When the word "yang" shows up in a line of the data below, copy that whole line.

LISTED ENTRIES:
·····

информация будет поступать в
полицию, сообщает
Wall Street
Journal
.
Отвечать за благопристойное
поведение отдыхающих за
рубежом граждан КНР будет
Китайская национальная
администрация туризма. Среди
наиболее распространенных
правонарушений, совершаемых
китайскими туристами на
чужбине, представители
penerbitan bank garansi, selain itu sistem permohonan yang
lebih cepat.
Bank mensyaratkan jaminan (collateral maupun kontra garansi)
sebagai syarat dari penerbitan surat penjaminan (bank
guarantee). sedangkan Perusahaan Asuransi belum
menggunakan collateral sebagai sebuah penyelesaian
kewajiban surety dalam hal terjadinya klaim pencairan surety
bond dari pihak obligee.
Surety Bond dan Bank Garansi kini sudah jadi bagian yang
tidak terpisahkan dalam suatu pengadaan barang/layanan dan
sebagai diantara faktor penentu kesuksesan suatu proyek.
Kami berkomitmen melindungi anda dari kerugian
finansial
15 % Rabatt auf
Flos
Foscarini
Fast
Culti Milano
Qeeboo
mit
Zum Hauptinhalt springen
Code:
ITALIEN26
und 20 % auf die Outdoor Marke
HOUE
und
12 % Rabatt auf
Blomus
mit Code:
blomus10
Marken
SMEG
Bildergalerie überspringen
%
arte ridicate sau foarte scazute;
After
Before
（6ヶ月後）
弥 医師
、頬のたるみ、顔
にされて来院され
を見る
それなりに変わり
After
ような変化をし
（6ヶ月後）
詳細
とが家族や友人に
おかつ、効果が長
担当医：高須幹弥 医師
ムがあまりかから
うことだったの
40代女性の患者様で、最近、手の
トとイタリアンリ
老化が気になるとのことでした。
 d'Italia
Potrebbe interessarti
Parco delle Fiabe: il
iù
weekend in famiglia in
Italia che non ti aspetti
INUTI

·····

WRITTEN ANSWER:
penerbitan bank garansi, selain itu sistem permohonan yang
Surety Bond dan Bank Garansi kini sudah jadi bagian yang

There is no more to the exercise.